Beschluss vom 06.05.2009 -
BVerwG 6 B 102.08ECLI:DE:BVerwG:2009:060509B6B102.08.0

Beschluss

BVerwG 6 B 102.08

  • VG Freiburg i. Br. - 03.09.2008 - AZ: VG 6 K 745/08

In der Verwaltungsstreitsache hat der 6. Senat des Bundesverwaltungsgerichts
am 6. Mai 2009
durch den Vorsitzenden Richter am Bundesverwaltungsgericht
Dr. Bardenhewer und die Richter am Bundesverwaltungsgericht
Dr. Graulich und Dr. Möller
beschlossen:

  1. Die Beschwerde der Beklagten gegen die Nichtzulassung der Revision in dem Urteil des Verwaltungsgerichts Freiburg vom 3. September 2008 wird zurückgewiesen.
  2. Die Beklagte trägt die Kosten des Beschwerdeverfahrens.
  3. Der Wert des Streitgegenstandes wird für das Beschwerdeverfahren auf 5 000 € festgesetzt.

Gründe

1 Die auf die Divergenzrüge (§ 132 Abs. 2 Nr. 2 VwGO) und die Verfahrensrüge (§ 132 Abs. 2 Nr. 3 VwGO) gestützte Beschwerde hat keinen Erfolg.

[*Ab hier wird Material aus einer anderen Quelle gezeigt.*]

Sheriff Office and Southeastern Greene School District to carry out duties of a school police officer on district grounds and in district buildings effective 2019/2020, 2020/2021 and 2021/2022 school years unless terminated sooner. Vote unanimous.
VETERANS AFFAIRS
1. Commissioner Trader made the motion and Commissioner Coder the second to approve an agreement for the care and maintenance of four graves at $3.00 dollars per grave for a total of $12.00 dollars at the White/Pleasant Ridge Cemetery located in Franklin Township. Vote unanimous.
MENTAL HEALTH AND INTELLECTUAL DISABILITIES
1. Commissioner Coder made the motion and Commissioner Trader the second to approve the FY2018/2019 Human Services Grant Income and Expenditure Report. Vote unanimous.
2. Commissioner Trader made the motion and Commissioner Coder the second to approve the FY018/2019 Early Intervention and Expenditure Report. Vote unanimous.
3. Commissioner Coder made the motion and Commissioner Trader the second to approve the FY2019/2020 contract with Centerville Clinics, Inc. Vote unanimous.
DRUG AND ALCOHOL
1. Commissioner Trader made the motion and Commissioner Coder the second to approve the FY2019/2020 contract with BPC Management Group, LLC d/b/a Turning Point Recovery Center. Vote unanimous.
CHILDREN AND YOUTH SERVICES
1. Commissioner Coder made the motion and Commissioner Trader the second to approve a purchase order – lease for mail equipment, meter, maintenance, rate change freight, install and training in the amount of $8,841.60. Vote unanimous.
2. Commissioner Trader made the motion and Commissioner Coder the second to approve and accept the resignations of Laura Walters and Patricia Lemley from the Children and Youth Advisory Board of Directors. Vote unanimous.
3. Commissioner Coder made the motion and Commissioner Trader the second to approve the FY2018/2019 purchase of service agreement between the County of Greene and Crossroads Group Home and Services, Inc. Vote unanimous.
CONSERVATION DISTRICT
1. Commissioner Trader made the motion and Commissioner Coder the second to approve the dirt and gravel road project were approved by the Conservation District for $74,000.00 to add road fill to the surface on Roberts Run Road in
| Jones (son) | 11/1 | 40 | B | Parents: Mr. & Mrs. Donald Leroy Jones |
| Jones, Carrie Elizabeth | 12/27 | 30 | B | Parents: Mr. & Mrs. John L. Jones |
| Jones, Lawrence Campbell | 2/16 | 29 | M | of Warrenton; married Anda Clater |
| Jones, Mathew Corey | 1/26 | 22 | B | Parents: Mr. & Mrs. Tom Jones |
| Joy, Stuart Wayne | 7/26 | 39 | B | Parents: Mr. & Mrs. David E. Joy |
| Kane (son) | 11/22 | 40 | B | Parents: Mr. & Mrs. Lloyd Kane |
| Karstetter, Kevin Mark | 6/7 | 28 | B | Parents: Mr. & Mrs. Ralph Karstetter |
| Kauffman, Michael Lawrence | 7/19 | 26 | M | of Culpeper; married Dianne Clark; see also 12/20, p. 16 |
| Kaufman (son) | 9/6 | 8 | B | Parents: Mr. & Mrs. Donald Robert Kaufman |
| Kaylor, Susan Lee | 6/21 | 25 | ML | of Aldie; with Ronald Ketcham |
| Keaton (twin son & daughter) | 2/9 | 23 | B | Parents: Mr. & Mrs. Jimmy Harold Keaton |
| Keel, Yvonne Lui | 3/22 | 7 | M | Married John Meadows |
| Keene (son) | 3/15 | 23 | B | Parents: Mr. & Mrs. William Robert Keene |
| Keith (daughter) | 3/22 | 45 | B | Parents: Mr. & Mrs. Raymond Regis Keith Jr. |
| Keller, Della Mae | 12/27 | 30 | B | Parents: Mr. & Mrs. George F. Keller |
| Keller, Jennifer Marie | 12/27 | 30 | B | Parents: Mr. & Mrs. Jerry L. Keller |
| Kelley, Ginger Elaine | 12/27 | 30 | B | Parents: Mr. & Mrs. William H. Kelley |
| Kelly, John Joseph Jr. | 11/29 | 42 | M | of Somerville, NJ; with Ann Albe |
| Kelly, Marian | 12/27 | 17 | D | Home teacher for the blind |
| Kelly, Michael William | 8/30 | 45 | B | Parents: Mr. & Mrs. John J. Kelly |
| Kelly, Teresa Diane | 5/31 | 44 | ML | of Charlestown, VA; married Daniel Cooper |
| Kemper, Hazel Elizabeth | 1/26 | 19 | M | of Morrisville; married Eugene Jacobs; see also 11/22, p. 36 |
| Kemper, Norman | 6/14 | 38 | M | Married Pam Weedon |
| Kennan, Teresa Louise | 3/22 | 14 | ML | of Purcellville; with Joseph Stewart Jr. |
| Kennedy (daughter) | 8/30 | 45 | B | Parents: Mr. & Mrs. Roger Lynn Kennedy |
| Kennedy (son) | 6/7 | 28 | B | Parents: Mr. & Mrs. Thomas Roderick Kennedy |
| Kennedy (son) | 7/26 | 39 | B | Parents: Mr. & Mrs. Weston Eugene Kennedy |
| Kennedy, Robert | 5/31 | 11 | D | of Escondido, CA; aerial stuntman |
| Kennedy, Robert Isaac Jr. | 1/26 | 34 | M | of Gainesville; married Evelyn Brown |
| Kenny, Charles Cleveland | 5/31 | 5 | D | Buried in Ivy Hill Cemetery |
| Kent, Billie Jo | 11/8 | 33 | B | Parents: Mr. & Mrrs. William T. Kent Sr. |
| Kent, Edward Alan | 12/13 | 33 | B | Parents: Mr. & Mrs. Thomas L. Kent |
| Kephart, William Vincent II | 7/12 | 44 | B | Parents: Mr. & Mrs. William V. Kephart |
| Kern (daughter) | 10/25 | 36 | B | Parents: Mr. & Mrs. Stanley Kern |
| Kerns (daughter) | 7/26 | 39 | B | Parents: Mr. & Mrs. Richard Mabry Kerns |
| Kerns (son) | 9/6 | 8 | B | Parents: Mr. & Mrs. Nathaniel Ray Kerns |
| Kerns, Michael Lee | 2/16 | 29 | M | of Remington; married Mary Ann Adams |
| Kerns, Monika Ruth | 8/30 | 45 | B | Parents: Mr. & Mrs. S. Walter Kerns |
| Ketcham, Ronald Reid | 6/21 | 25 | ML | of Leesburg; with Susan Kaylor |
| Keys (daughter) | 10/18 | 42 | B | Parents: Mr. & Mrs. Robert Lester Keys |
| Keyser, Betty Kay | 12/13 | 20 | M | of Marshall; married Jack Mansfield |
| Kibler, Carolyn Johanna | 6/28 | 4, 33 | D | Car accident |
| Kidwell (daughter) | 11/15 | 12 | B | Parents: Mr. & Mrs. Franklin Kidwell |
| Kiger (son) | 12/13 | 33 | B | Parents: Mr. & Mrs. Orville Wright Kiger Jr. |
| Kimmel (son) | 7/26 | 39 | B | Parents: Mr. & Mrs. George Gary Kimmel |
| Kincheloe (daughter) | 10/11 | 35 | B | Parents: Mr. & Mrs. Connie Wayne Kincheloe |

2 1. Eine die Revision gemäß § 132 Abs. 2 Nr. 2 VwGO eröffnende Divergenz liegt nur dann vor, wenn die angefochtene Entscheidung einen inhaltlich bestimmten, sie tragenden abstrakten Rechtssatz enthält, mit dem die Vorinstanz einem in der Rechtsprechung des Bundesverwaltungsgerichts oder eines anderen in der Vorschrift genannten Gerichts aufgestellten ebensolchen Rechtssatz in Anwendung derselben Rechtsvorschrift widersprochen hat. Eine Abweichung in diesem Sinne ist in der Beschwerdebegründung darzulegen (§ 133 Abs. 3 Satz 3 VwGO). Das Aufzeigen einer fehlerhaften oder unterbliebenen Anwendung von höchstrichterlich aufgestellten Rechtssätzen genügt den Zulässigkeitsanforderungen einer Divergenzrüge nicht (Beschluss vom 19. August 1997 - BVerwG 7 B 261.97 - Buchholz 310 § 133 VwGO <n.F.> Nr. 26 S. 14). Das Beschwerdevorbringen rechtfertigt hiernach nicht die Revisionszulassung.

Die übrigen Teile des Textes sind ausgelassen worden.